The appellant also complains that the court failed to submit to the jury the appellant's theory of the case, thus depriving the appellant of a fair and impartial trial. The only answer filed in this case was a general denial. The defense consisted of denial of negligence, and in an effort to establish that the appellee was guilty of contributory negligence.
On the question of contributory negligence the court instructed the jury very fully and in detail presented the case both from the claims of the appellant and the appellee.

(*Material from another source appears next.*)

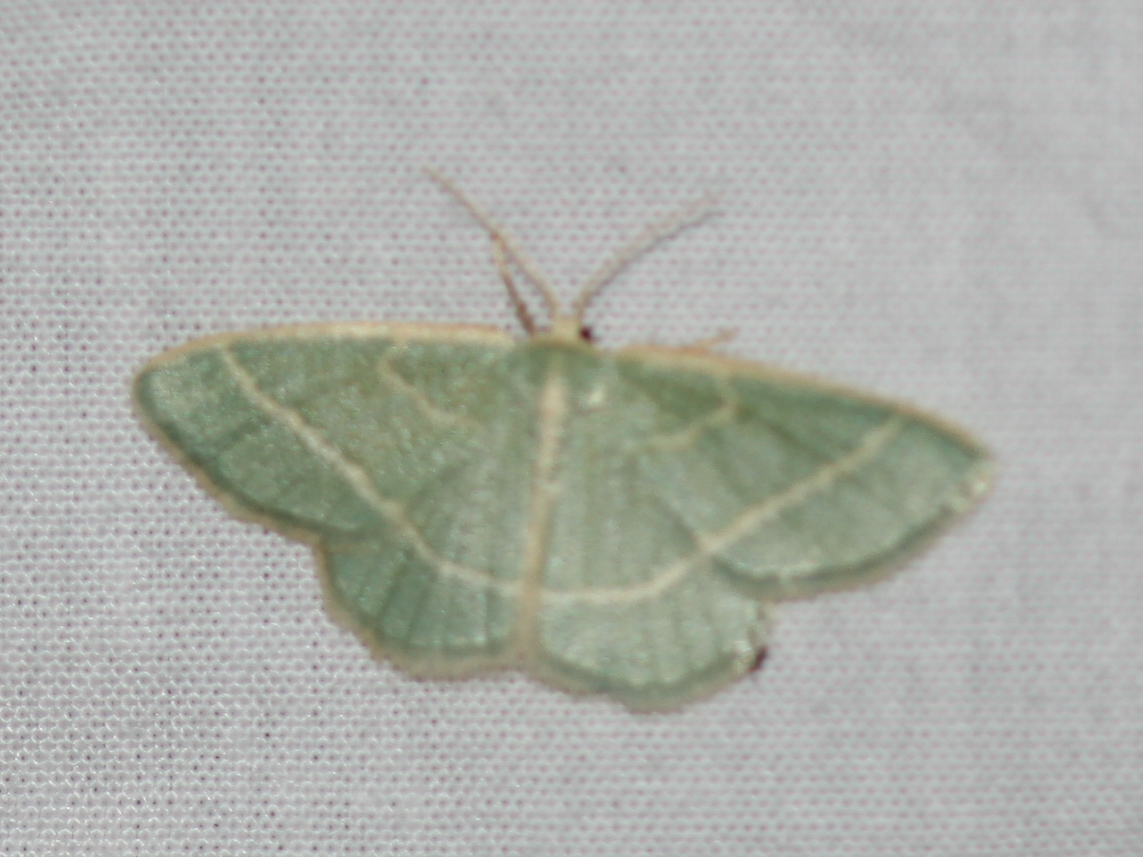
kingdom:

The appellant also complains because of the fact that the court submitted to the jury an issue of failure upon the part of the appellant to drive his car so that it could be brought to a stop within the assured-clear-distance-ahead rule. The record here shows that the appellant was approaching a busy intersection; that the window at his left was covered with mist so that he could not see out of it; that the appellee passed directly in front of the appellant's car, and the appellee must have been within the range of the appellant's headlights for at least 10 or 12 feet before he was struck, for the appellee was struck by the right front fender of the appellant's car. In other words, appellee had passed directly in front of the appellant's car. This evidence certainly was such that the jury could determine appellant's car was going too fast, was approaching so rapidly that he could not stop or swerve it slightly after he could see the appellee. *Page 127
The appellant raised some other questions, all of which have been given careful consideration by this court. Upon the record here we believe that the case was one for the jury to decide; that it was fairly submitted to the jury upon proper instructions. And the judgment of the lower court must be, and it is hereby, affirmed.
ALBERT, C.J., and STEVENS, ANDERSON, KINTZINGER, and KINDIG, JJ., concur.